# France Vows to Build Sporting Infrastructure Despite Failed Olympic Bid



## hkskyline (Sep 13, 2002)

*Chirac vows to complete infrastructure projects from failed Olympic bid *

PARIS, April 24, 2006 (AFP) - French President Jacques Chirac vowed Monday that all the sporting infrastructure projects planned ahead of Paris' failed bid to host the 2012 Olympics will be completed. 

Favourites Paris lost the race to host the 2012 Summer Games to London in an International Olympic Committee (IOC) vote in Singapore last July. 

"The State will contribute to the achievement of the new infrastructures which will allow our country to host the biggest competitions," Chirac said at a ceremony to honour French athletes who took part in the 2002 Winter Olympics and Paralympic Games. "This commitmenet will firstly concern the facitilies planned in the Paris bid which will be completed." 

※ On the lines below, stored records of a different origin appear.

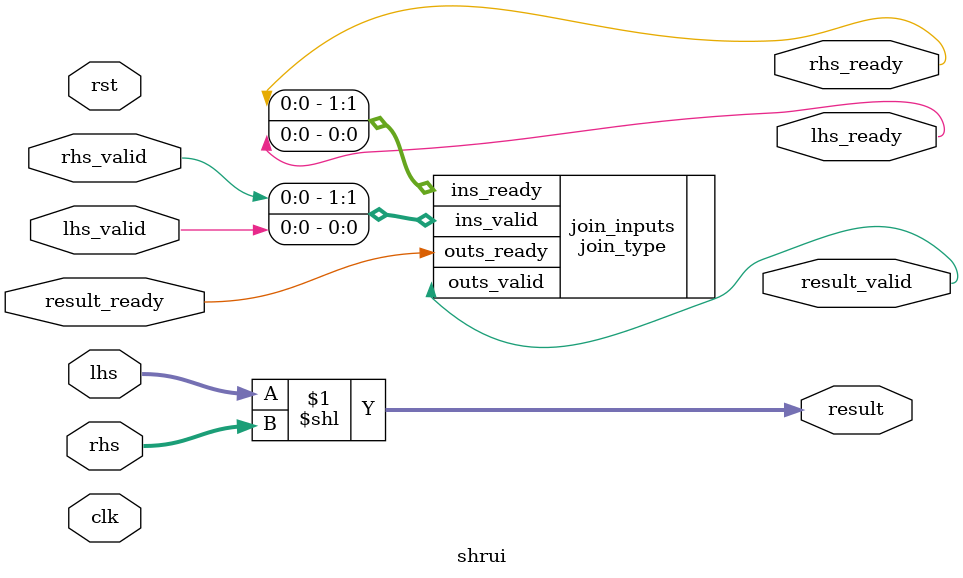
<source format=v>
module shrui #(
  parameter DATA_WIDTH = 32
)(
  // inputs
  input  clk,
  input  rst,
  input  [DATA_WIDTH - 1 : 0] lhs,
  input  lhs_valid,
  input  [DATA_WIDTH - 1 : 0] rhs,
  input  rhs_valid,
  input  result_ready,
  // outputs
  output [DATA_WIDTH - 1 : 0] result,
  output result_valid,
  output lhs_ready,
  output rhs_ready
);
  
    // Instantiate the join node
    join_type #(
      .SIZE(2)
    ) join_inputs (
      .ins_valid  ({rhs_valid, lhs_valid}),
      .outs_ready (result_ready             ),
      .ins_ready  ({rhs_ready, lhs_ready}  ),
      .outs_valid (result_valid             )
    );
  
    assign result = lhs << rhs;

endmodule
</source>
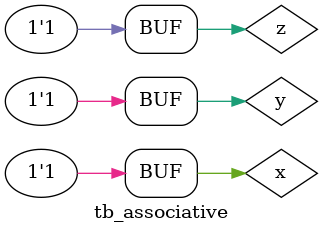
<source format=v>
`timescale 1ns/1ns
module tb_associative();
  reg x, y, z;
  wire s0, temp0, s1, temp1;
  
  or2 u0(x, y, temp0);
  or2 u1(temp0, z, s0);
  
  or2 u2(y, z, temp1);
  or2 u3(temp1, x, s1);
  
  initial
  begin
    x = 0; y = 0; z = 0;
    #100; x = 0; y = 0; z = 1;
    #100; x = 0; y = 1; z = 0;
    #100; x = 0; y = 1; z = 1;
    #100; x = 1; y = 0; z = 0;
    #100; x = 1; y = 0; z = 1;
    #100; x = 1; y = 1; z = 0;
    #100; x = 1; y = 1; z = 1;
  end
  
endmodule


</source>
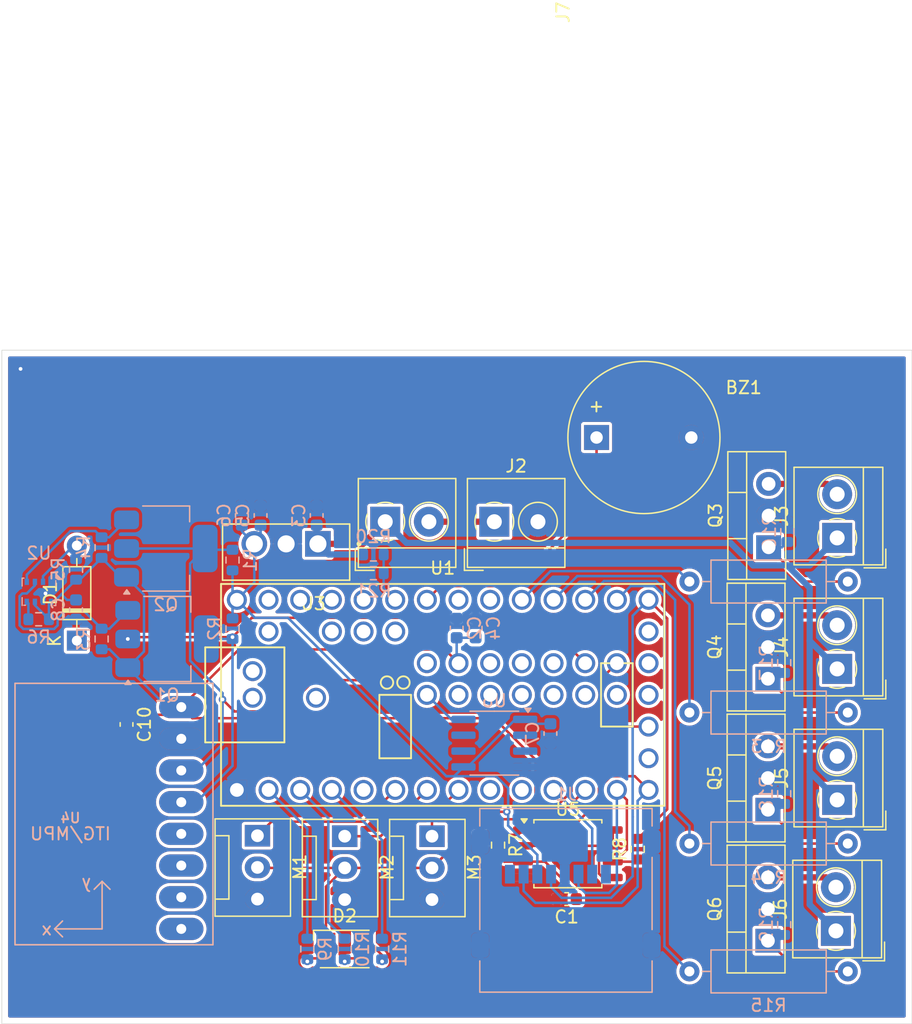
<source format=kicad_pcb>
(kicad_pcb
	(version 20240108)
	(generator "pcbnew")
	(generator_version "8.0")
	(general
		(thickness 1.6)
		(legacy_teardrops no)
	)
	(paper "A4")
	(layers
		(0 "F.Cu" signal)
		(31 "B.Cu" signal)
		(32 "B.Adhes" user "B.Adhesive")
		(33 "F.Adhes" user "F.Adhesive")
		(34 "B.Paste" user)
		(35 "F.Paste" user)
		(36 "B.SilkS" user "B.Silkscreen")
		(37 "F.SilkS" user "F.Silkscreen")
		(38 "B.Mask" user)
		(39 "F.Mask" user)
		(40 "Dwgs.User" user "User.Drawings")
		(41 "Cmts.User" user "User.Comments")
		(42 "Eco1.User" user "User.Eco1")
		(43 "Eco2.User" user "User.Eco2")
		(44 "Edge.Cuts" user)
		(45 "Margin" user)
		(46 "B.CrtYd" user "B.Courtyard")
		(47 "F.CrtYd" user "F.Courtyard")
		(48 "B.Fab" user)
		(49 "F.Fab" user)
		(50 "User.1" user)
		(51 "User.2" user)
		(52 "User.3" user)
		(53 "User.4" user)
		(54 "User.5" user)
		(55 "User.6" user)
		(56 "User.7" user)
		(57 "User.8" user)
		(58 "User.9" user)
	)
	(setup
		(pad_to_mask_clearance 0)
		(allow_soldermask_bridges_in_footprints no)
		(pcbplotparams
			(layerselection 0x00010fc_ffffffff)
			(plot_on_all_layers_selection 0x0000000_00000000)
			(disableapertmacros no)
			(usegerberextensions no)
			(usegerberattributes yes)
			(usegerberadvancedattributes yes)
			(creategerberjobfile yes)
			(dashed_line_dash_ratio 12.000000)
			(dashed_line_gap_ratio 3.000000)
			(svgprecision 4)
			(plotframeref no)
			(viasonmask no)
			(mode 1)
			(useauxorigin no)
			(hpglpennumber 1)
			(hpglpenspeed 20)
			(hpglpendiameter 15.000000)
			(pdf_front_fp_property_popups yes)
			(pdf_back_fp_property_popups yes)
			(dxfpolygonmode yes)
			(dxfimperialunits yes)
			(dxfusepcbnewfont yes)
			(psnegative no)
			(psa4output no)
			(plotreference yes)
			(plotvalue yes)
			(plotfptext yes)
			(plotinvisibletext no)
			(sketchpadsonfab no)
			(subtractmaskfromsilk no)
			(outputformat 1)
			(mirror no)
			(drillshape 1)
			(scaleselection 1)
			(outputdirectory "")
		)
	)
	(net 0 "")
	(net 1 "unconnected-(U1-A11-Pad37)")
	(net 2 "unconnected-(U1-22_A8_Touch_PWM-Pad29)")
	(net 3 "unconnected-(U1-D--Pad39)")
	(net 4 "unconnected-(U1-26_A15_RX2-Pad50)")
	(net 5 "unconnected-(U1-33_Touch-Pad43)")
	(net 6 "unconnected-(U1-A13-Pad41)")
	(net 7 "unconnected-(U1-AREF-Pad35)")
	(net 8 "unconnected-(U1-Reset-Pad38)")
	(net 9 "unconnected-(U1-28_A17-Pad48)")
	(net 10 "BATT")
	(net 11 "+5V")
	(net 12 "unconnected-(U1-32_Touch_PWM-Pad44)")
	(net 13 "unconnected-(U1-GND-Pad53)")
	(net 14 "unconnected-(U1-A10-Pad36)")
	(net 15 "unconnected-(U1-AGND-Pad32)")
	(net 16 "unconnected-(U1-Program-Pad18)")
	(net 17 "unconnected-(U1-23_A9_Touch_PWM-Pad30)")
	(net 18 "unconnected-(U1-GND-Pad17)")
	(net 19 "unconnected-(U1-27_A16-Pad49)")
	(net 20 "unconnected-(U1-3.3V-Pad31)")
	(net 21 "unconnected-(U1-D+-Pad40)")
	(net 22 "unconnected-(U1-24-Pad52)")
	(net 23 "unconnected-(U1-31_A20_TX2-Pad45)")
	(net 24 "unconnected-(U1-VUSB-Pad34)")
	(net 25 "unconnected-(U1-8_TX3_DIN-Pad10)")
	(net 26 "unconnected-(U1-25_Touch_PWM-Pad51)")
	(net 27 "unconnected-(U1-7_RX3_DOUT-Pad9)")
	(net 28 "TEMP")
	(net 29 "GND")
	(net 30 "+3.3V")
	(net 31 "CS_3V")
	(net 32 "SDI_3V")
	(net 33 "SCK")
	(net 34 "SCK_3V")
	(net 35 "SDO")
	(net 36 "unconnected-(U4-PadXCL)")
	(net 37 "unconnected-(U4-PadADO)")
	(net 38 "unconnected-(U4-PadINT)")
	(net 39 "unconnected-(U4-PadXDA)")
	(net 40 "SDA")
	(net 41 "SCL")
	(net 42 "CS_BMP280")
	(net 43 "CS_SD_CARD")
	(net 44 "MOSI")
	(net 45 "unconnected-(J1-DAT1-Pad8)")
	(net 46 "MISO")
	(net 47 "unconnected-(J1-DAT2-Pad1)")
	(net 48 "CS_FLASH")
	(net 49 "Net-(U5-CLK)")
	(net 50 "BATT_IN")
	(net 51 "MOS_1")
	(net 52 "MOS_2")
	(net 53 "MOS_3")
	(net 54 "MOS_4")
	(net 55 "G1")
	(net 56 "G2")
	(net 57 "G3")
	(net 58 "G4")
	(net 59 "unconnected-(U1-VBat-Pad15)")
	(net 60 "Net-(D2-RK)")
	(net 61 "Net-(D2-BK)")
	(net 62 "Net-(D2-GK)")
	(net 63 "Net-(Q3-G)")
	(net 64 "Net-(Q4-G)")
	(net 65 "Net-(Q5-G)")
	(net 66 "Net-(Q6-G)")
	(net 67 "RED")
	(net 68 "GREEN")
	(net 69 "BLUE")
	(net 70 "BUZZ")
	(net 71 "SRV_1")
	(net 72 "SRV_2")
	(net 73 "SRV_3")
	(net 74 "BATT_SENSE")
	(net 75 "unconnected-(U1-A14{slash}DAC-Pad19)")
	(net 76 "unconnected-(U1-19_A5_SCL0_Touch-Pad26)")
	(net 77 "unconnected-(U1-18_A4_SDA0_Touch-Pad25)")
	(net 78 "unconnected-(U1-3_TX_PWM-Pad5)")
	(footprint "Connector:FanPinHeader_1x03_P2.54mm_Vertical" (layer "F.Cu") (at 163 57.46 -90))
	(footprint "Resistor_SMD:R_0603_1608Metric" (layer "F.Cu") (at 179.5 58.5 90))
	(footprint "Package_TO_SOT_THT:TO-220-3_Vertical" (layer "F.Cu") (at 190 34.2975 90))
	(footprint "Package_TO_SOT_THT:TO-220-3_Vertical" (layer "F.Cu") (at 189.945 65.8375 90))
	(footprint "Resistor_SMD:R_0603_1608Metric" (layer "F.Cu") (at 168.3 58.175 -90))
	(footprint "TerminalBlock_4Ucon:TerminalBlock_4Ucon_1x02_P3.50mm_Horizontal" (layer "F.Cu") (at 168 32.25))
	(footprint "TerminalBlock_4Ucon:TerminalBlock_4Ucon_1x02_P3.50mm_Horizontal" (layer "F.Cu") (at 195.5 44.0475 90))
	(footprint "teensy.pretty-master:Teensy30_31_32_All_Pins" (layer "F.Cu") (at 163.86 46.13))
	(footprint "Package_SO:SOIC-8_5.23x5.23mm_P1.27mm" (layer "F.Cu") (at 173.9 58.865))
	(footprint "Package_TO_SOT_THT:TO-220-3_Vertical" (layer "F.Cu") (at 189.945 44.8375 90))
	(footprint "Connector:FanPinHeader_1x03_P2.54mm_Vertical" (layer "F.Cu") (at 149 57.42 -90))
	(footprint "Buzzer_Beeper:Buzzer_12x9.5RM7.6" (layer "F.Cu") (at 176.2 25.5))
	(footprint "Capacitor_SMD:C_0603_1608Metric" (layer "F.Cu") (at 173.8 62.5 180))
	(footprint "Capacitor_SMD:C_0603_1608Metric" (layer "F.Cu") (at 138.5 48.5 -90))
	(footprint "TerminalBlock_4Ucon:TerminalBlock_4Ucon_1x02_P3.50mm_Horizontal" (layer "F.Cu") (at 195.5 54.5475 90))
	(footprint "LED_SMD:LED_Avago_PLCC4_3.2x2.8mm_CW" (layer "F.Cu") (at 156 66.5))
	(footprint "Diode_THT:D_DO-35_SOD27_P7.62mm_Horizontal" (layer "F.Cu") (at 134.5125 41.784998 90))
	(footprint "Connector:FanPinHeader_1x03_P2.54mm_Vertical" (layer "F.Cu") (at 156 57.46 -90))
	(footprint "TerminalBlock_4Ucon:TerminalBlock_4Ucon_1x02_P3.50mm_Horizontal" (layer "F.Cu") (at 195.5 33.5475 90))
	(footprint "TerminalBlock_4Ucon:TerminalBlock_4Ucon_1x02_P3.50mm_Horizontal" (layer "F.Cu") (at 159.25 32.25))
	(footprint "TerminalBlock_4Ucon:TerminalBlock_4Ucon_1x02_P3.50mm_Horizontal" (layer "F.Cu") (at 195.4 65.0475 90))
	(footprint "teensy.pretty-master:TO255P1020X450X2000-3" (layer "F.Cu") (at 151.3 34.6875 180))
	(footprint "Package_TO_SOT_THT:TO-220-3_Vertical" (layer "F.Cu") (at 189.945 55.3375 90))
	(footprint "Resistor_SMD:R_0603_1608Metric" (layer "B.Cu") (at 159 66.5 90))
	(footprint "Capacitor_SMD:C_0603_1608Metric" (layer "B.Cu") (at 153.75 31.75 -90))
	(footprint "Capacitor_SMD:C_0603_1608Metric"
		(layer "B.Cu")
		(uuid "167ec8e4-f491-46c5-bd4f-0565d82b9361")
		(at 134.45 39.294998 -90)
		(descr "Capacitor SMD 0603 (1608 Metric), square (rectangular) end terminal, IPC_7351 nominal, (Body size source: IPC-SM-782 page 76, https://www.pcb-3d.com/wordpress/wp-content/uploads/ipc-sm-782a_amendment_1_and_2.pdf), generated with kicad-footprint-generator")
		(tags "capacitor")
		(property "Reference" "C8
... [576767 chars truncated]
</source>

The failure to land the 2012 Games was a huge blow for France. 

It had been calculated that the world showcase would create 40,000 to 50,000 jobs with the economic benefits, including tourism, estimated at five billion euros (six billion dollars). 

At Monday's ceremony the French president awarded the prestigious Legion of Honour medal to several athletes including Olympic downhill skiing champion Antoine Deneriaz who took gold in Turin.


----------



## Brice (Sep 11, 2002)

that's a good idea


----------



## Bertez (Jul 9, 2005)

It shows that they are serious about sports....unlike some countries I know.......... *cough*Canada*cough


----------